"Friedrich!"

He looks up from his papers, smiling a little; two weeks of their dating has still not, she knows, quite made him indifferent to the sound of his name on her lips. (She admits that she's used this knowledge to her own advantage on occasion.)

"Yes, mein Jo?"

She looks away briefly from her laptop, pink now. (Two weeks has definitely not accustomed her to being 'mein Jo.')

"I-I need you to come look at this scene. Tell me if it's alright. God knows I don't want it to even resemble the garbage I was writing before."

He chuckles, getting up and leaning over her shoulder as he carefully reads through the page, nodding occasionally.

"Ach—so. So. Yes, better, much better. This sentence here—my heart is full for you—this is true. Good. I am swept off my feet reading it."

She laughs, leaning back to smile up at him.

"Well, good. I'm glad I've improved in romance; I've had a good model to base my characters off of."

He chuckles, reddening behind his beard.

"Ah—Jo, I haf fear that if you base them off of me, you'll not sell a single book."

Then, as he scans the next page—

"Ah! Experience has done you well. The kiss scene is better—much."

She just grins at him.

"Like I said, Professor—I've had a good teacher."

Flushing deeper (one of his hands is rubbing the back of his neck sheepishly), he reads further and then frowns.

"No—no, it is all good, but not this. It is not so."

She turns back to the screen.

"What's not so?"

He points.

"This—the after-the-kiss scene. No, I cannot agree. Look—who is so calm after such a kiss? You haf made the heroine something like an icicle here."

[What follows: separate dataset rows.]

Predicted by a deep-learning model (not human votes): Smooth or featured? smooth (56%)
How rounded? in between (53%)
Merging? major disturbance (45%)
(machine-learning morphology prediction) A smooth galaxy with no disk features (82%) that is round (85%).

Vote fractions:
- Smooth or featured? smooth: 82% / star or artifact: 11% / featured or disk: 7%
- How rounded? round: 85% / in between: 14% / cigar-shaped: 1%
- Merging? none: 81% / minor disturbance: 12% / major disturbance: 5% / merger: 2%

"But I was just trying," she protests, "to—you know—to leave out that garbage about the heaving bosoms and the breathless sighs and all that…"

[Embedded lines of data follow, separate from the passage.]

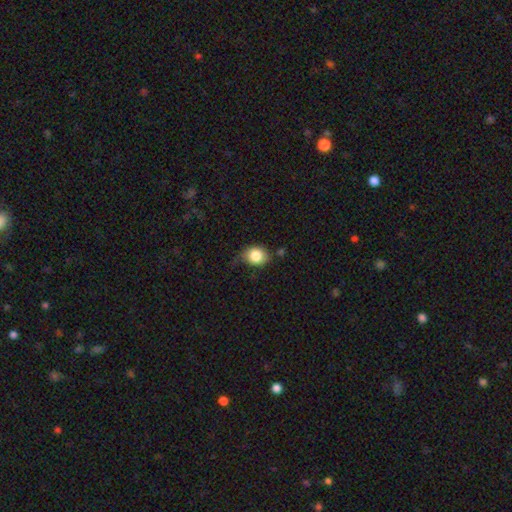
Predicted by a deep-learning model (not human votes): This is clearly a smooth galaxy (83%). How rounded: possibly round (57%). Merging: possibly none (58%).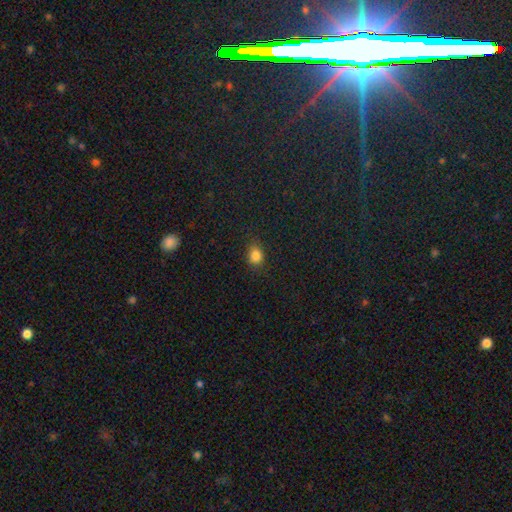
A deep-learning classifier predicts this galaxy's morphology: smooth 83%, star or artifact 13%, featured or disk 4%. Down the decision tree: how rounded — round (55%); merging — none (81%).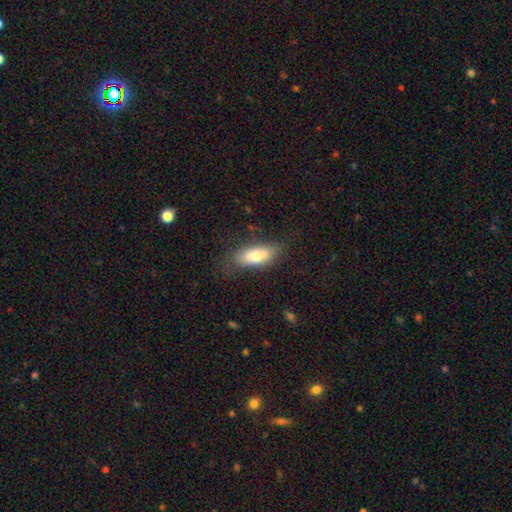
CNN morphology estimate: A smooth galaxy with no disk features (75%) that is in between round and cigar-shaped (77%). Merging: none (75%).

"Good," he nods. "That is right—that is true. But you haf not to go so far the other side. Come—I will show you."

And he leans down and catches her mouth in his, ignoring her laughing protests—Friedrich, I'm trying to work!—and not leaving off until he's thoroughly made his point.

-88888-

Meg, when she hears, is beyond insufferable.

"I knew it," she say, smiling over the dinner pot. Jo rolls her eyes.

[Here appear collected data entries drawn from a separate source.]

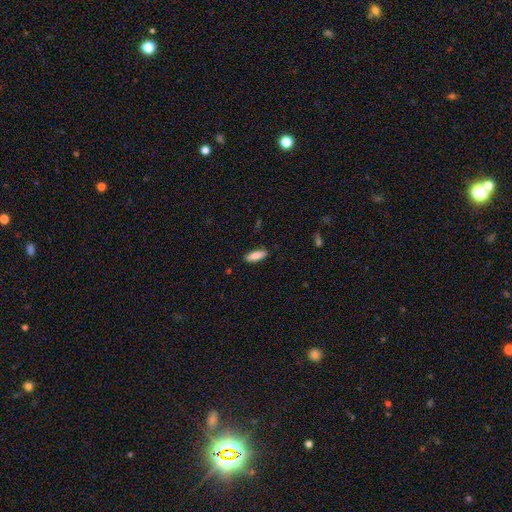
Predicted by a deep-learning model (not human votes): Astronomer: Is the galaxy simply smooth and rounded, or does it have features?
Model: smooth — 85%.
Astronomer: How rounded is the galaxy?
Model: in between — 65%.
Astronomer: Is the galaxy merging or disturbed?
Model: none — 88%.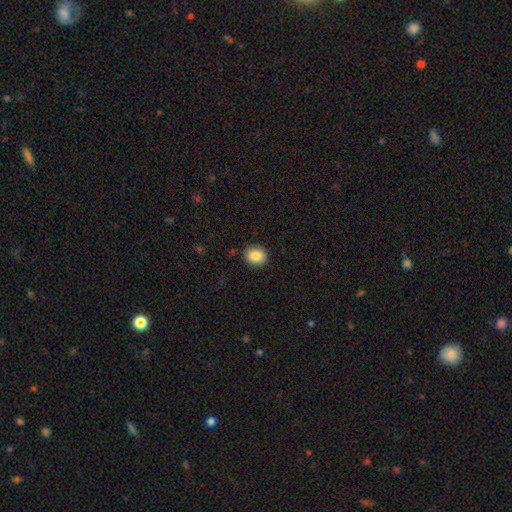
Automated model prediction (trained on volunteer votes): Smooth or featured? Predicted: smooth (p=0.87). How rounded? Predicted: round (p=0.70). Merging? Predicted: none (p=0.90).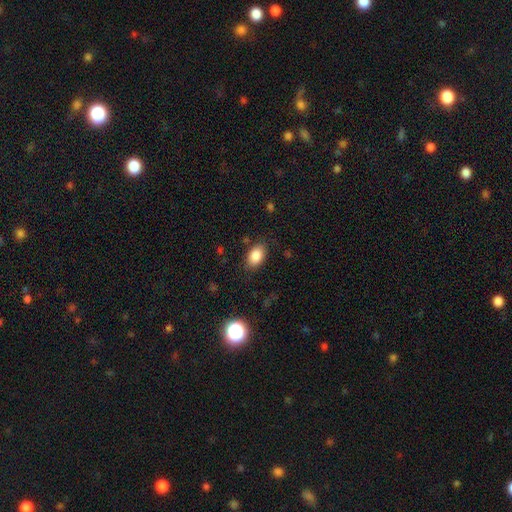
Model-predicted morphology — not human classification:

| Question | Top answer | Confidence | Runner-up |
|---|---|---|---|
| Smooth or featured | smooth | 86% | star or artifact (9%) |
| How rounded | in between | 88% | round (11%) |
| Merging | none | 83% | minor disturbance (12%) |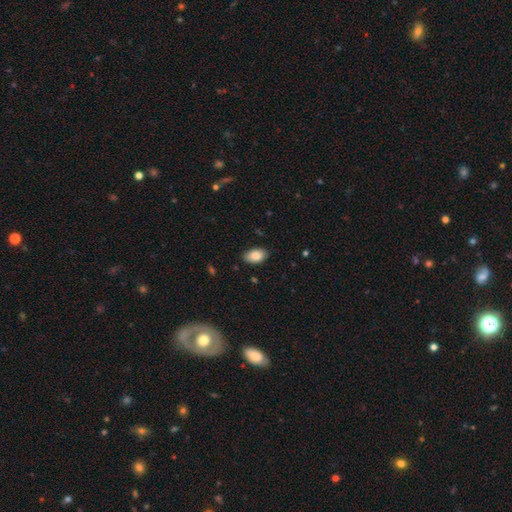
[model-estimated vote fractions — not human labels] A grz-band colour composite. It shows a smooth galaxy with no disk features (87%) that is in between round and cigar-shaped (92%). Merging: none (83%).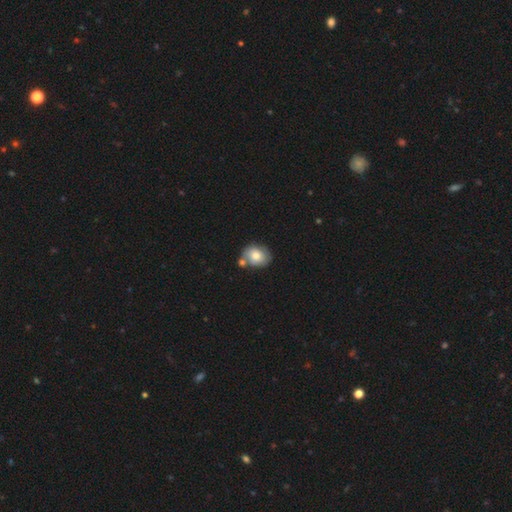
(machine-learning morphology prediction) smooth-or-featured: smooth: 70% | featured or disk: 22% | star or artifact: 8%
  how-rounded: round: 50% | in between: 49% | cigar-shaped: 1%
  merging: none: 55% | merger: 23% | minor disturbance: 17% | major disturbance: 5%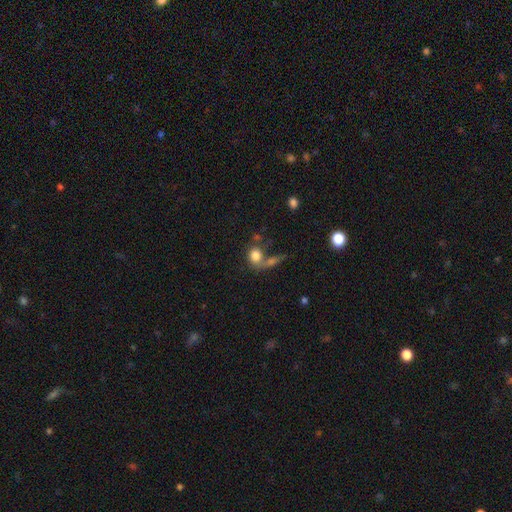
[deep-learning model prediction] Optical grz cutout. It shows a smooth galaxy with no disk features (76%) that is round (62%). Merging: merger (41%).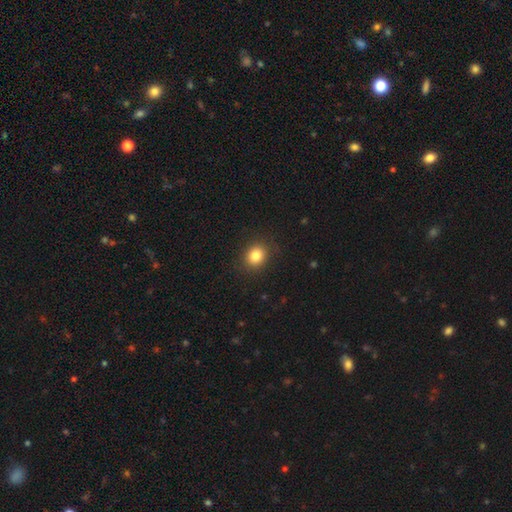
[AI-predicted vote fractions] Overall: smooth (83%). How rounded: round (63%; in between 36%). Merging: none (87%).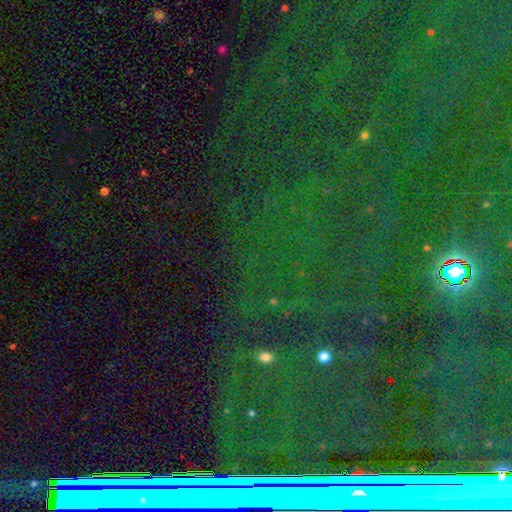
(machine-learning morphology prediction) A star or artifact, not a galaxy (81%).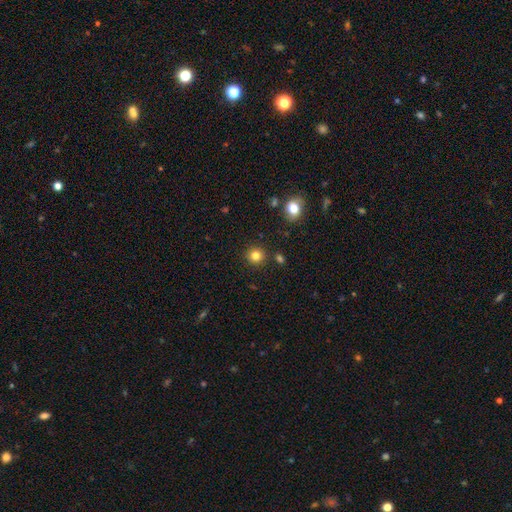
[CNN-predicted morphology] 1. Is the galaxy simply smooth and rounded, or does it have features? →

"You did not! You made one silly, suggestive joke—and you do that every time I so much as talk to a man."

But Meg, bent over her soup, is not to be swayed from her victory.

"I knew it. It was in your eyes, Jo—a woman knows these things."

"What does a woman know, Meggers?" says John gaily, bending to kiss his wife on the cheek. Meg smiles up at him for a half moment, and Jo looks away, wrinkling her nose. (Meg and John are sometimes gag-worthy just looking at each other.)

"Only that Jo and that Professor are going to get married someday."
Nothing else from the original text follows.